What’s in a genre? What’s in a name? March 18, 2012Posted by mattfarmer in Uncategorized, writing.
Tags: genre, Matt Farmer, Matthew Farmer, Smashwords, steam punk, steampunk
I have been receiving positive reviews this week. Two people posted reviews in Smashwords, I received a comment from a friend through email, which was funny and honest:
“I will admit to starting to read the book out of ‘politeness’ (I said I would, so I was) and I really got into it. Don’t tell me that I have to wait for the rest (I was intolerable when the Lord of the Rings trilogy came out – I had to wait a *whole* year to see the next instalment!!! Now the Hobbit looks like it is going to do the same thing – Agggggg!!!!)
You should be really proud of your book – It is definitely publishable material (in my humble opinion!). Try to remember us little people when you get famous 😉“
And I was chatting to my old university and writing friend, online, about the book. She is notorious for wielding the red pen with abandon on my work. And while she says there are some niggles still there for her (it wouldn’t be her if it she told me it was utterly perfect), she was extremely happy with what I produced from the original. It read clearer, motivations for characters were clearer and stronger.
However we did get into a discussion as to if my story was true steampunk or not. I say it is magical steampunk, but when it comes to categorising, that doesn’t fit too well. ‘TRUE’ steampunk…. is it Victoriana? Gentlemen in suits with top hats and ray guns, riding steam-powered machinery, with their ladies by their side, silken gloves, corsets and ray guns as well? Or is it the wild west frontier, of an alternate history, with automaton horses, ankle length coats, cowboy hats and goggles and six shooters with dials and gauges stuck on the side?
I have mentioned before that I like the genre of steam punk as it is new and emerging and can encompass so many different things. And yet, it seems those differences which makes other people claim- no that is not steam punk.

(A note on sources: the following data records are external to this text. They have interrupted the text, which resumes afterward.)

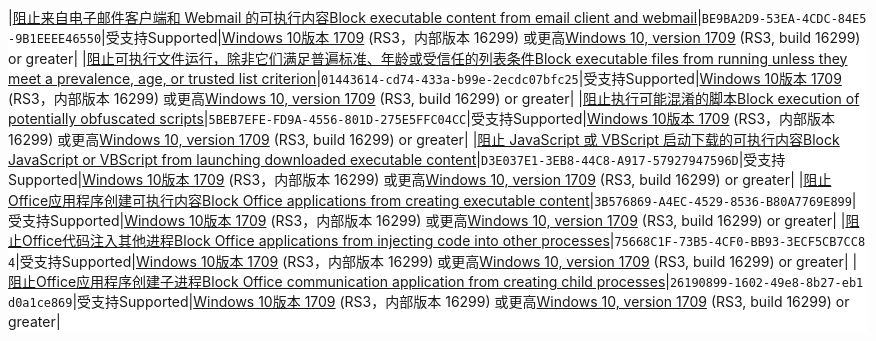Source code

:|[<span data-ttu-id="5f994-219">阻止来自电子邮件客户端和 Webmail 的可执行内容</span><span class="sxs-lookup"><span data-stu-id="5f994-219">Block executable content from email client and webmail</span></span>](#block-executable-content-from-email-client-and-webmail)|`BE9BA2D9-53EA-4CDC-84E5-9B1EEEE46550`|<span data-ttu-id="5f994-220">受支持</span><span class="sxs-lookup"><span data-stu-id="5f994-220">Supported</span></span>|<span data-ttu-id="5f994-221">[Windows 10版本 1709](https://docs.microsoft.com/windows/whats-new/whats-new-windows-10-version-1709) (RS3，内部版本 16299) 或更高</span><span class="sxs-lookup"><span data-stu-id="5f994-221">[Windows 10, version 1709](https://docs.microsoft.com/windows/whats-new/whats-new-windows-10-version-1709) (RS3, build 16299) or greater</span></span>|
|[<span data-ttu-id="5f994-222">阻止可执行文件运行，除非它们满足普遍标准、年龄或受信任的列表条件</span><span class="sxs-lookup"><span data-stu-id="5f994-222">Block executable files from running unless they meet a prevalence, age, or trusted list criterion</span></span>](#block-executable-files-from-running-unless-they-meet-a-prevalence-age-or-trusted-list-criterion)|`01443614-cd74-433a-b99e-2ecdc07bfc25`|<span data-ttu-id="5f994-223">受支持</span><span class="sxs-lookup"><span data-stu-id="5f994-223">Supported</span></span>|<span data-ttu-id="5f994-224">[Windows 10版本 1709](https://docs.microsoft.com/windows/whats-new/whats-new-windows-10-version-1709) (RS3，内部版本 16299) 或更高</span><span class="sxs-lookup"><span data-stu-id="5f994-224">[Windows 10, version 1709](https://docs.microsoft.com/windows/whats-new/whats-new-windows-10-version-1709) (RS3, build 16299) or greater</span></span>|
|[<span data-ttu-id="5f994-225">阻止执行可能混淆的脚本</span><span class="sxs-lookup"><span data-stu-id="5f994-225">Block execution of potentially obfuscated scripts</span></span>](#block-execution-of-potentially-obfuscated-scripts)|`5BEB7EFE-FD9A-4556-801D-275E5FFC04CC`|<span data-ttu-id="5f994-226">受支持</span><span class="sxs-lookup"><span data-stu-id="5f994-226">Supported</span></span>|<span data-ttu-id="5f994-227">[Windows 10版本 1709](https://docs.microsoft.com/windows/whats-new/whats-new-windows-10-version-1709) (RS3，内部版本 16299) 或更高</span><span class="sxs-lookup"><span data-stu-id="5f994-227">[Windows 10, version 1709](https://docs.microsoft.com/windows/whats-new/whats-new-windows-10-version-1709) (RS3, build 16299) or greater</span></span>|
|[<span data-ttu-id="5f994-228">阻止 JavaScript 或 VBScript 启动下载的可执行内容</span><span class="sxs-lookup"><span data-stu-id="5f994-228">Block JavaScript or VBScript from launching downloaded executable content</span></span>](#block-javascript-or-vbscript-from-launching-downloaded-executable-content)|`D3E037E1-3EB8-44C8-A917-57927947596D`|<span data-ttu-id="5f994-229">受支持</span><span class="sxs-lookup"><span data-stu-id="5f994-229">Supported</span></span>|<span data-ttu-id="5f994-230">[Windows 10版本 1709](https://docs.microsoft.com/windows/whats-new/whats-new-windows-10-version-1709) (RS3，内部版本 16299) 或更高</span><span class="sxs-lookup"><span data-stu-id="5f994-230">[Windows 10, version 1709](https://docs.microsoft.com/windows/whats-new/whats-new-windows-10-version-1709) (RS3, build 16299) or greater</span></span>|
|[<span data-ttu-id="5f994-231">阻止Office应用程序创建可执行内容</span><span class="sxs-lookup"><span data-stu-id="5f994-231">Block Office applications from creating executable content</span></span>](#block-office-applications-from-creating-executable-content)|`3B576869-A4EC-4529-8536-B80A7769E899`|<span data-ttu-id="5f994-232">受支持</span><span class="sxs-lookup"><span data-stu-id="5f994-232">Supported</span></span>|<span data-ttu-id="5f994-233">[Windows 10版本 1709](https://docs.microsoft.com/windows/whats-new/whats-new-windows-10-version-1709) (RS3，内部版本 16299) 或更高</span><span class="sxs-lookup"><span data-stu-id="5f994-233">[Windows 10, version 1709](https://docs.microsoft.com/windows/whats-new/whats-new-windows-10-version-1709) (RS3, build 16299) or greater</span></span>|
|[<span data-ttu-id="5f994-234">阻止Office代码注入其他进程</span><span class="sxs-lookup"><span data-stu-id="5f994-234">Block Office applications from injecting code into other processes</span></span>](#block-office-applications-from-injecting-code-into-other-processes)|`75668C1F-73B5-4CF0-BB93-3ECF5CB7CC84`|<span data-ttu-id="5f994-235">受支持</span><span class="sxs-lookup"><span data-stu-id="5f994-235">Supported</span></span>|<span data-ttu-id="5f994-236">[Windows 10版本 1709](https://docs.microsoft.com/windows/whats-new/whats-new-windows-10-version-1709) (RS3，内部版本 16299) 或更高</span><span class="sxs-lookup"><span data-stu-id="5f994-236">[Windows 10, version 1709](https://docs.microsoft.com/windows/whats-new/whats-new-windows-10-version-1709) (RS3, build 16299) or greater</span></span>|
|[<span data-ttu-id="5f994-237">阻止Office应用程序创建子进程</span><span class="sxs-lookup"><span data-stu-id="5f994-237">Block Office communication application from creating child processes</span></span>](#block-office-communication-application-from-creating-child-processes)|`26190899-1602-49e8-8b27-eb1d0a1ce869`|<span data-ttu-id="5f994-238">受支持</span><span class="sxs-lookup"><span data-stu-id="5f994-238">Supported</span></span>|<span data-ttu-id="5f994-239">[Windows 10版本 1709](https://docs.microsoft.com/windows/whats-new/whats-new-windows-10-version-1709) (RS3，内部版本 16299) 或更高</span><span class="sxs-lookup"><span data-stu-id="5f994-239">[Windows 10, version 1709](https://docs.microsoft.com/windows/whats-new/whats-new-windows-10-version-1709) (RS3, build 16299) or greater</span></span>|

My friend and I settled on the term magitech. I like that word. It tells you there’s magic and there’s technology and somehow they are linked. However, it’s not a term people would go searching for, and hence that may impact on sales. So while I agree my book could lean towards this new word, I have labelled it ‘steampunk’ because that is what people will search for.
I do not think this is me selling out. It is going to be hard enough to point people in the direction of my book when it goes on sale. I don’t want to further hamper those efforts by calling it something that not many people have heard of before. Now, when I become popular and well known and people begin to buy my books because of my name, then I will have no problem saying it is colourist theory futuristic interior design retro punk. A new genre! As long as it is a strong story no one will really care what genre I call it. They will be searching for my NAME, not a genre.
Case in point. ‘Perdido Street Station‘. When I first encountered this book I did not know what steampunk was, not really. I had heard rumours. But I was told this book was really good steampunk. So I read a book which had artificial intelligent junkyard robots, remade prisoners blended with machinery, often in twisted and horrible ways. I read a story about weird and wonderful creatures, an insect-headed woman having a perfectly normal relationship with a human. A blend of magic and technology. And I loved it.
And then I find out that it is not ‘true’ steampunk because it doesn’t have a Victorian feel to it, or is not set in the new west. There is a lot of internet rage over this, and it is rage I am going to avoid. I have heard this book described as ‘urban-gothic’, ‘dark urban fantasy’, ‘weird fiction’ and ‘science-fantasy’. So which box of genres does it go? Or has it created its own new box?
I know that genres were originally invented so book stores knew where on the shelf to place their books, and how to point customers to them. And this idea of genre has become a part of us over the years. Think of this scene- a man about to go to work, is in a diner having coffee and pan cakes. He has been flirting with the waitress for a few weeks now. She knows it too, and she thinks he is cute. This time as she hands him the bill, she puts her number on the ticket and gives it a kiss, leaving lip stick marks. So, this is a romance story, yes? Boy meets girl and romance ensues? It would go there on the shelf with other romance novels.
The next scene shows the man stepping into a mining vessel and launching out to mine the ice rings of a gas giant planet in a far away in a binary star system on the edge of human settled space. Now it is science fiction, and goes on another shelf. Even if this mining ice thing is a just a small part of the story, and it focuses on the building relationship between these two people and the trials and tribulations they have, this book is now science fiction. Because it has space ships.
I accept the need for genres. It gives the book an anchor, a starting point from which to grow. When I started to write ‘The Girl From Out of Town’ I said to myself that I wanted to write a steampunk novel. And while I stuck to some conventions- the mechanical golems are powered by steam, there are sky ships which also have steam engines to power jets, the story which grew naturally, had dragons in it. It had magic in it. It was set in my own created world. It had dimensional travel and demons in it. And yet I still consider it steampunk, although now I may be leaning towards magitech.
But Steampunk works for now. People can search for it and go from there. It is a good STORY, which is what it should be first and foremost.